ABSTRACT
Patients with diabetes frequently present with complications such as impaired skin wound healing. Skin wound sites display a markedly enhanced expression of CCL2, a potent macrophage chemoattractant, together with macrophage infiltration during the early inflammatory phase in skin wound healing of healthy individuals, but the association of CCL2 with delayed skin wound healing in patients with diabetes remains elusive. In this study, we showed that, compared with control mice, mice with streptozotocin-induced diabetes displayed impaired healing after excisional skin injury, with decreased neovascularization, CCL2 expression, and macrophage infiltration. Compromised skin wound healing in mice with diabetes was reversed by the administration of topical CCL2 immediately after the injury, as evidenced by normalization of wound closure rates, neovascularization, collagen accumulation, and infiltration of macrophages expressing vascular endothelial growth factor, a potent angiogenic factor, and transforming growth factor-ß. CCL2 treatment further increased the accumulation of endothelial progenitor cells at the wound sites of mice with diabetes and eventually accelerated neovascularization. Thus, the topical application of CCL2 can be an effective therapeutic option for the treatment of patients with diabetes with defective wound repair, promoting neovascularization and collagen accumulation at skin wound sites.

= Material supplied =
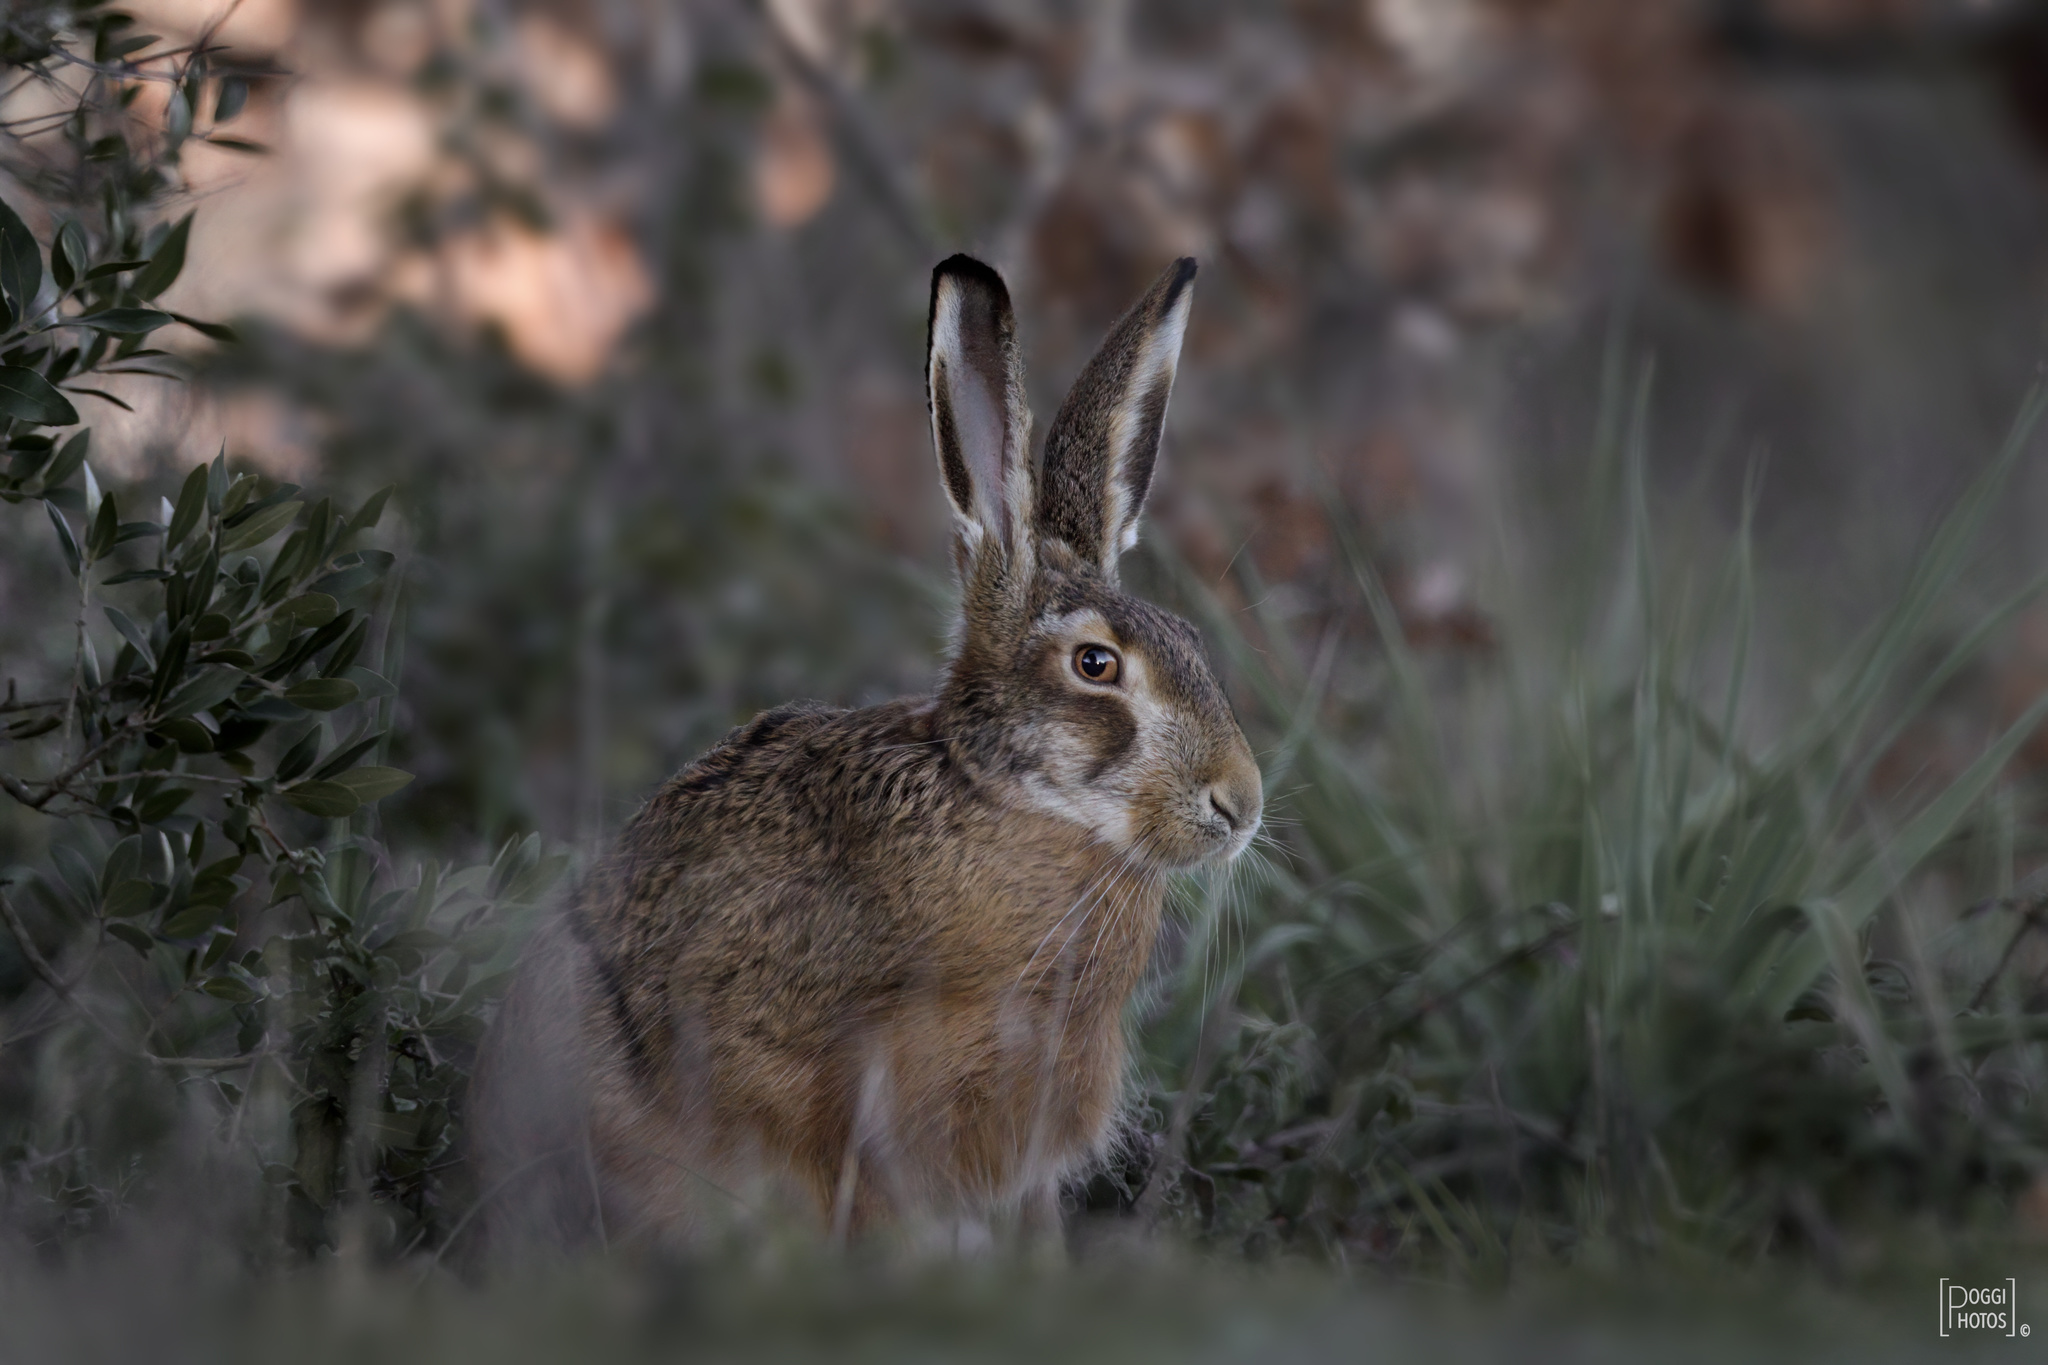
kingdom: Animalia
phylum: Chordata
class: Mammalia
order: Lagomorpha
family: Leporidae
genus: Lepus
...
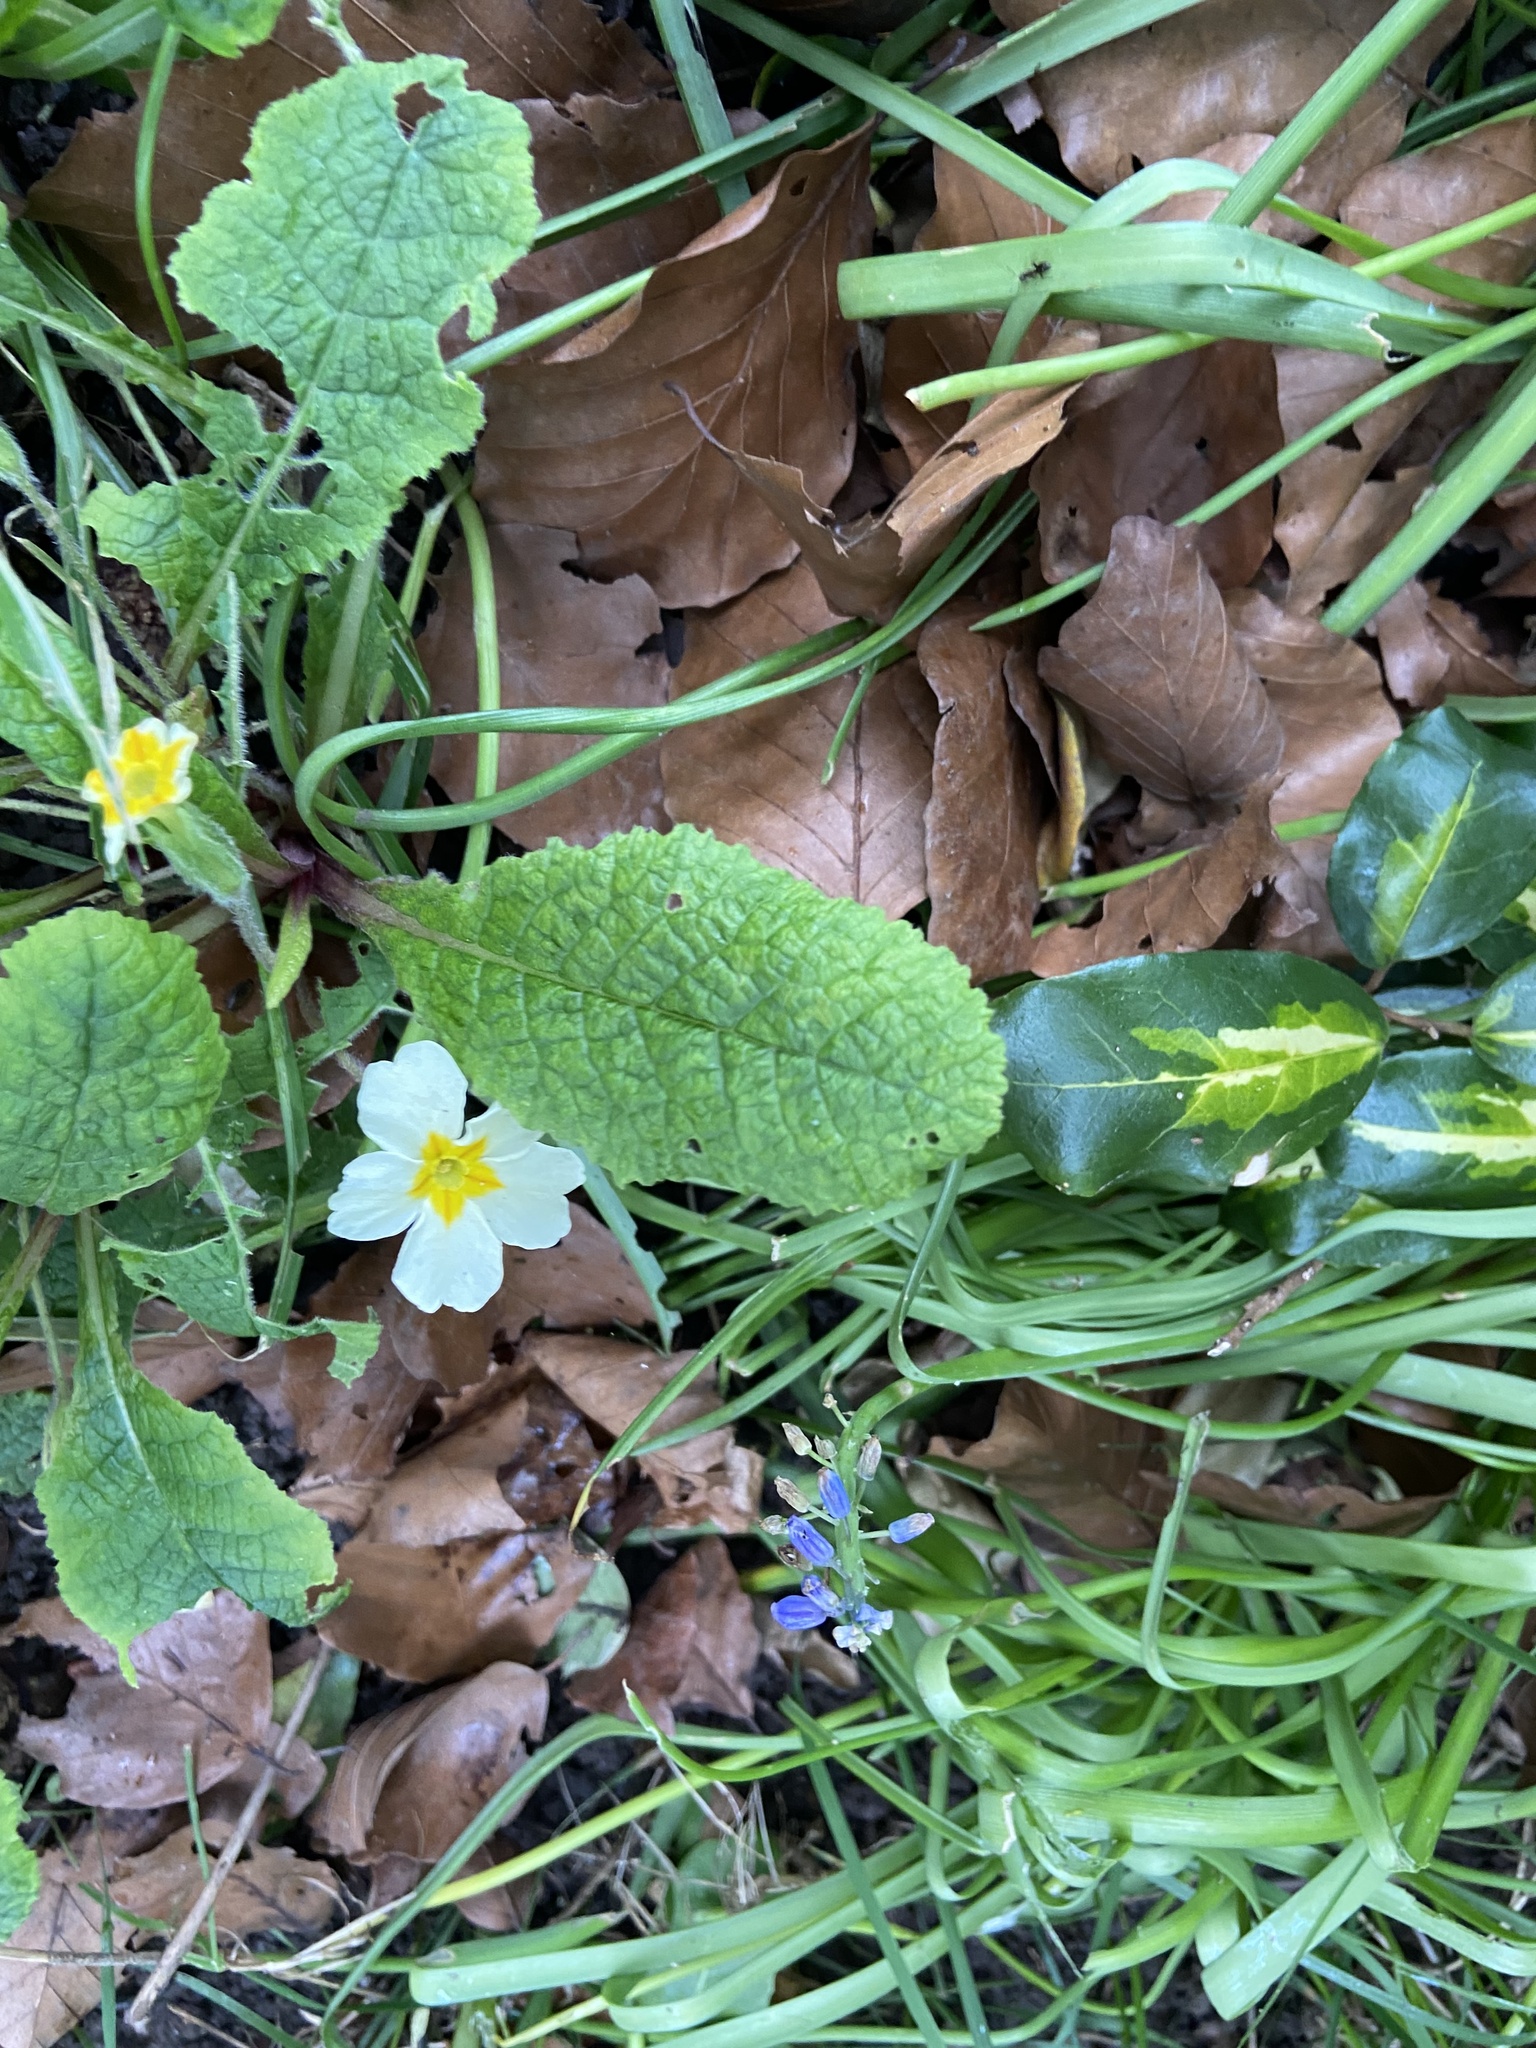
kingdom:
* * *
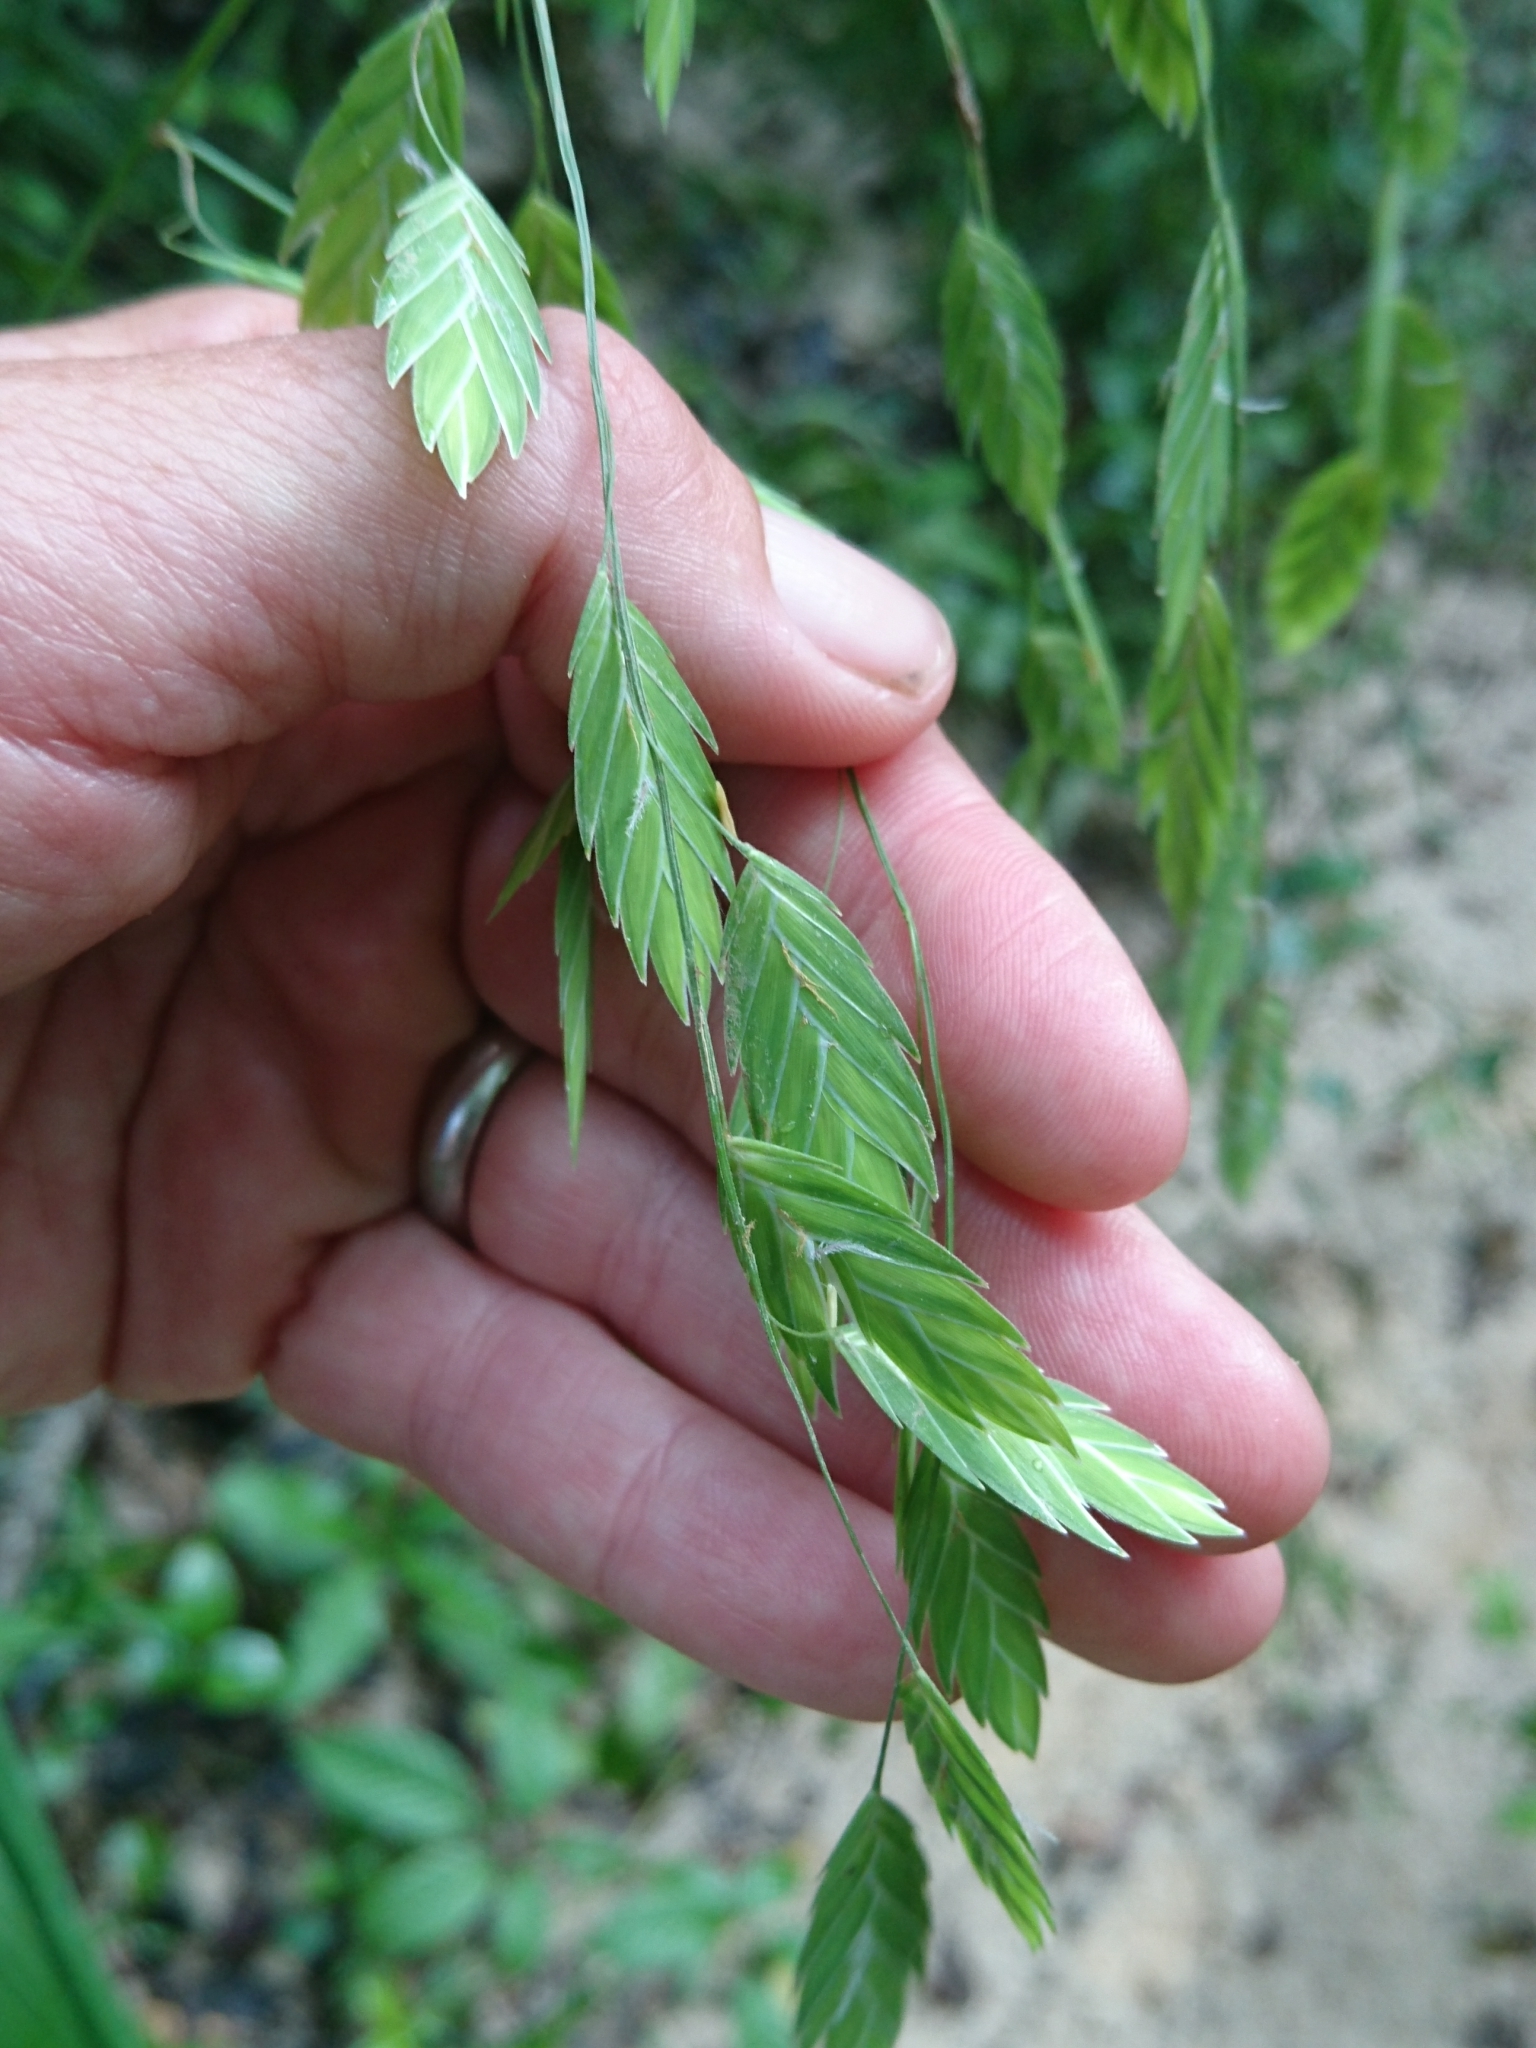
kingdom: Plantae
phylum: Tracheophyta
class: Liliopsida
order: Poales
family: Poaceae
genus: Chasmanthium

= Required actions =
• a. Decide whether each statement below agrees with the diabetes wound healing abstract. Answer yes or no for each, and quote the words from the abstract that settle it.
(i) Mice with diabetes showed higher CCL2 expression than control mice.
(ii) CCL2 was applied topically right after the injury.
(iii) CCL2 treatment raised the accumulation of endothelial progenitor cells at the wound sites of mice with diabetes.
• b. Using the diabetes wound healing abstract, answer each question:
(i) What was used to induce diabetes in the mice?
(ii) What kind of chemoattractant is CCL2 called?
(iii) Besides vascular endothelial growth factor, what did the infiltrating macrophages express?
The records play no part in what follows.

= Results by task =
• a.
(i) No: "decreased neovascularization, CCL2 expression, and macrophage infiltration"
(ii) Yes: "the administration of topical CCL2 immediately after the injury"
(iii) Yes: "CCL2 treatment further increased the accumulation of endothelial progenitor cells at the wound sites of mice with diabetes"

• b.
(i) Streptozotocin.
(ii) A potent macrophage chemoattractant.
(iii) Transforming growth factor-ß.